Je retrouve Ed à la Maroquinerie un peu avant, on prend un verre dans la petite cour désertée, attablés à une table humide. Il n’en revient toujours pas que je ne connaisse pas OMD ; après Enola Gay il me conseille Electricity. Agréable surprise, nous sommes rejoints par AC&P et Pheel.

En bas, l’atmosphère suinte le Black XS de Paco Rabane, sponsor du festival. D’après Pheel, très en forme, « En fait ça sent comme le désodorisant de voiture ! » AC&P n’est pas en reste : « Est-ce que tu es homosexuel ? » demande-t-il à Ed, qui, comme la décence l’exige, refuse de répondre à pareil outrage.

Une jeune fille écrit le nom du groupe au stylo bleu sur une pancarte blanche, dessine des étoiles à six branches. Digitalism : trois jeunes Allemands, des machines, une guitare. Leur électro n’est pas désagréable, sans être marquante. Il manque un je-ne-sais-quoi pour fixer mon attention. Une batterie ? Moins de machines et plus d’instruments ? Plus de mouvement, plus de ferveur ? Leur prestation s’achève sur une version bis d’un morceau qu’ils venaient de jouer. Je n’arrive pas à faire le lien. Que de distraction.

Par contre, The Infadels parviennent à m’attraper sans problème. Drôle de mélange que leur joyeux bordel tout feu tout flamme, volontiers saturé, qui me rappelle par moments ce que peut donner The Faint sur scène, en plus rock.

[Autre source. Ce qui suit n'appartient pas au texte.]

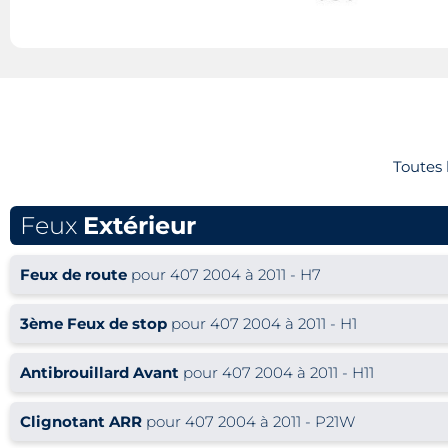
Toutes
Feux
Extérieur
Feux de route
pour 407 2004 à 2011 - H7
3ème Feux de stop
pour 407 2004 à 2011 - H1
Antibrouillard Avant
pour 407 2004 à 2011 - H11
Clignotant ARR
pour 407 2004 à 2011 - P21W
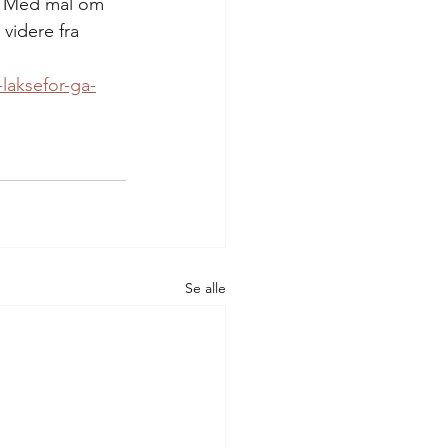
. Med mål om 
videre fra 
laksefor-ga-
Se alle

Claviers, basse, batterie, tout tient la route. Dans ses interactions avec le public, le chanteur flirte avec le ridicule en se gardant bien de franchir la ligne rouge. Il aura montré sa langue sous toutes ses coutures, éperdument cherché les hurlements du public (qui viendront timidement), ponctué ses interventions de tant de « fucking » que je reste dubitatif quant à la qualité de sa vie sexuelle. Mais rien de grave, le groupe se donne, et réserve quelques jolies surprises sous forme d’accalmies aériennes au milieu de leur débauche d’énergie. Agréable découverte que ces Infadels.

Vient le tour des Black Strobe, Ivan Smagghe et Arnaud Rebotini, accompagnés de Siskid et d’un jeune (et joli) batteur. Que de sérieux et de suffisance pour une prestation ô combien douteuse… Siskid semble se faire chier devant son clavier, il clope pendant les pauses en attendant que ça se passe, il gratte sa guitare d’un air mécanique et absent. Rebotini, sorte de colosse brutal et maladroit au look improbable mais indubitablement patibulaire, s’évertue à beugler tout ce qu’il peut. Il tente d’arracher le micro à son trépied telle la rock-star qu’il ne sera jamais, le fil s’emmêle, tout manque de s’effondrer. Quant à lui, Smagghe reste introuvable… Planqué en coulisses, derrière une machine ? Le show sonne faux, les aboiements de Rebotini comme la comédie scénique qu’on tente de nous jouer. Je respire un peu pendant les pistes instrumentales où je retrouve le plaisir martial des martèlements de leur musique. Mais les Black Strobe manquent de variété dans leur noirceur. Sur la longueur, cela devient lassant et je sombre dans l’indifférence. Surnageant de la litanie, le frêle batteur se démène, forcené, bouche bée, le regard halluciné. Ainsi réduit en esclavage par deux electro-sadiques, on lui prête les pires souffrances dans ce marathon de percussions, course ininterrompue vers la fin du concert qui tarde à venir. Il relève le défi sans broncher, impeccable. Respect. Reste tout de même une grosse déception ; les Black Strobe ne semblent pas fait pour le live. Je retourne à mes mp3.